How realistic is this? We have seen false dawns before, in the shape of e.g. Structured Methods (SSADM et al), 3GLs, 4GLs, CASE tools, formal methods (VDM,Z), the 5th Generation (MITI), Object Orientation (OOA/D/P), Process Improvement (BPR, CMMI). Each of these has, of course, added to our sum of knowledge, and given us new means to do better. But none has swept the board(room).

Now, along with Agile (Scrum, XP, Kanban et al), we also have Lean software development, Systems Thinking, Deming, Theory of Constraints, “professionalism” a.k.a. certifications, Action Science, and more.

As a grass-roots initiative, Agile has come a long way in its short life, and garnered much support from practitioners.

But is Agile really the best bet for businesses looking to do something positive about gaining competitive advantage, better serving their customers and markets, or making more money?

Is Agile even a good bet? Have we, the practitioners – in our giddy delight at finding something that makes our work more enjoyable, interesting and meaningful, with the promise of transforming business itself – blithely ignored the elephant in the room?

…or Knife-edge?

Personally, I see the current state of Agile as less at a tipping-point than poised on a knife-edge. Many adopting organisations report relatively positive early experiences with Agile. Positive, at least with respect to the “usual” criteria; predictability, quality, cost, timescales, productivity. And positive even for “softer” or more general criteria such as employee engagement, effectiveness and stakeholder satisfaction.

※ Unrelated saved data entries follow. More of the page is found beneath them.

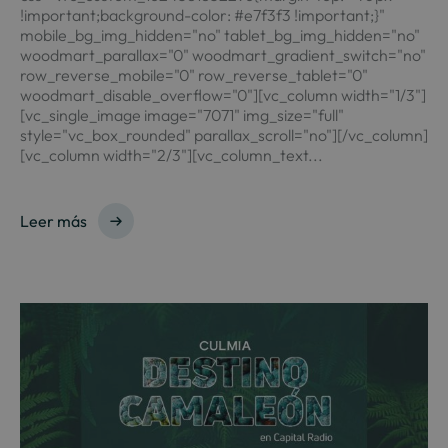
!important;background-color: #e7f3f3 !important;}"
mobile_bg_img_hidden="no" tablet_bg_img_hidden="no"
woodmart_parallax="0" woodmart_gradient_switch="no"
row_reverse_mobile="0" row_reverse_tablet="0"
woodmart_disable_overflow="0"][vc_column width="1/3"]
[vc_single_image image="7071" img_size="full"
style="vc_box_rounded" parallax_scroll="no"][/vc_column]
[vc_column width="2/3"][vc_column_text...
Leer más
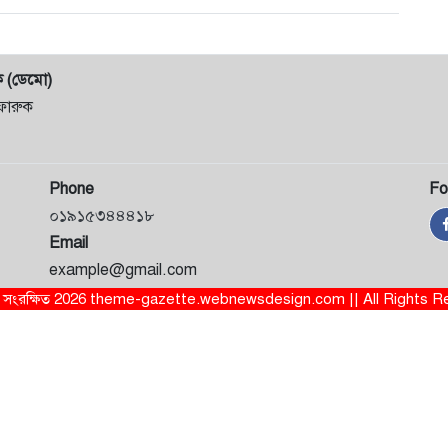
ক (ডেমো)
ফারুক
Phone
Fo
০১৯১৫৩৪৪৪১৮
Email
example@gmail.com
ত্ব সংরক্ষিত 2026 theme-gazette.webnewsdesign.com || All Rights 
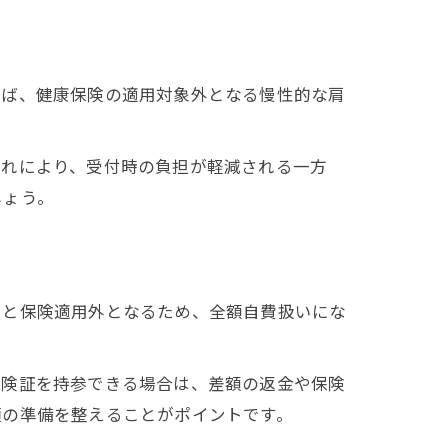
えば、健康保険の適用対象外となる慢性的な肩
これにより、受付時の負担が軽減される一方
しょう。
いと保険適用外となるため、全額自費扱いにな
保険証を持参できる場合は、差額の返金や保険
類の準備を整えることがポイントです。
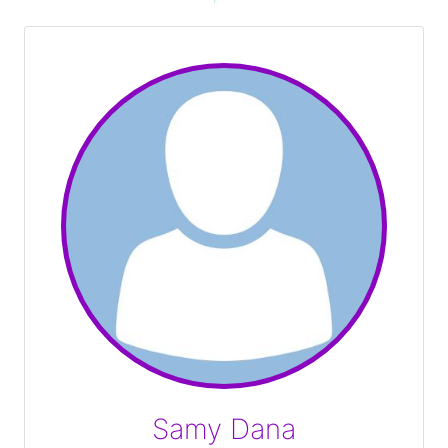
Samy Dana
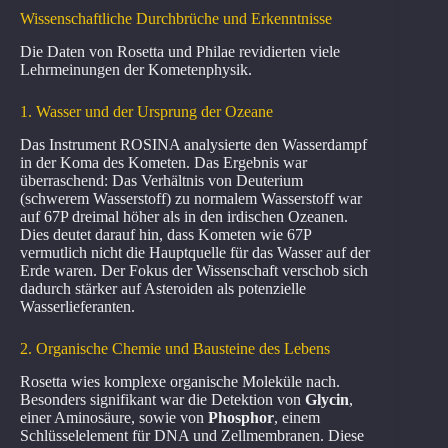
Wissenschaftliche Durchbrüche und Erkenntnisse
Die Daten von Rosetta und Philae revidierten viele
Lehrmeinungen der Kometenphysik.
1. Wasser und der Ursprung der Ozeane
Das Instrument ROSINA analysierte den Wasserdampf
in der Koma des Kometen. Das Ergebnis war
überraschend: Das Verhältnis von Deuterium
(schwerem Wasserstoff) zu normalem Wasserstoff war
auf 67P dreimal höher als in den irdischen Ozeanen.
Dies deutet darauf hin, dass Kometen wie 67P
vermutlich nicht die Hauptquelle für das Wasser auf der
Erde waren. Der Fokus der Wissenschaft verschob sich
dadurch stärker auf Asteroiden als potenzielle
Wasserlieferanten.
2. Organische Chemie und Bausteine des Lebens
Rosetta wies komplexe organische Moleküle nach.
Besonders signifikant war die Detektion von
Glycin
,
einer Aminosäure, sowie von
Phosphor
, einem
Schlüsselelement für DNA und Zellmembranen. Diese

My own work with Rightshifting, and in particular the Marshall Model of Organisational Evolution, however, has thrown up a key question. The aforementioned Elephant in the Room:

Assumptions

  • New-mindset-for-practitioners: Adopting Agile, so that it’s “done right” and delivers its promised benefits, necessitates its practitioners adopt a certain new (contrary to prevailing norms) perspective on the world of work. I refer to this as the “Synergistic” mindset.
  • Prevailing-mindset-for-organisation: Most organisations which are candidates for Agile adoption have a prevailing non-Agile view of the world of work. I refer to this as the “Analytic” (or possibly even “Ad-hoc”) mindset.
  • Cognitive-dissonance: Having different groups within an organisation, each holding markedly and observably different views of the world of work (e.g. Analytic, Synergistic) will inevitably lead to both tension and alienation.
  • Local-optimisation: As long as the scope of Agile adoption remains limited to practitioners (i.e. in one small corner of the organisation as a whole), their new mindset is likely to remain relatively unnoticed, and unlikely to cause significant tension and alienation in other areas of the organisation. But in this case, Agile will deliver little, if any, significant business benefit (i.e. to the “bottom line”). Practitioners, of course, might be relatively happy with the new ways of doing things, in the short term, at least.

The key questions, then, for me become:

In the case of Cognitive-dissonance:

How long can an organisation tolerate this state of tension and alienation, a.k.a. “organisational cognitive dissonance”, before feeling compelled to resolve it?

In the case of Local-optimisation:

How long can an organisation tolerate a new and opaque way of working that appears to indulge its practitioners without delivering any significant business benefit?

And as subsidiary questions:

How is a state of increasing tension and alienation likely to resolve itself? What are the alternative outcomes we can foresee?

And what relative likelihood for each such outcome?

And finally

Given the above questions, what is the prognosis for Agile adoption in most (i.e. Analytic) organisations? And thus, what is the prognosis for the way the world of business will come to regard Agile in future?

I leave the answers to these questions to you, dear readers – and to the unfolding future, which we explore together…

– Bob

1 comment
  1. Mirko said:

    The sad thing about agile is: it can always be overridden in a top-down traditional organization.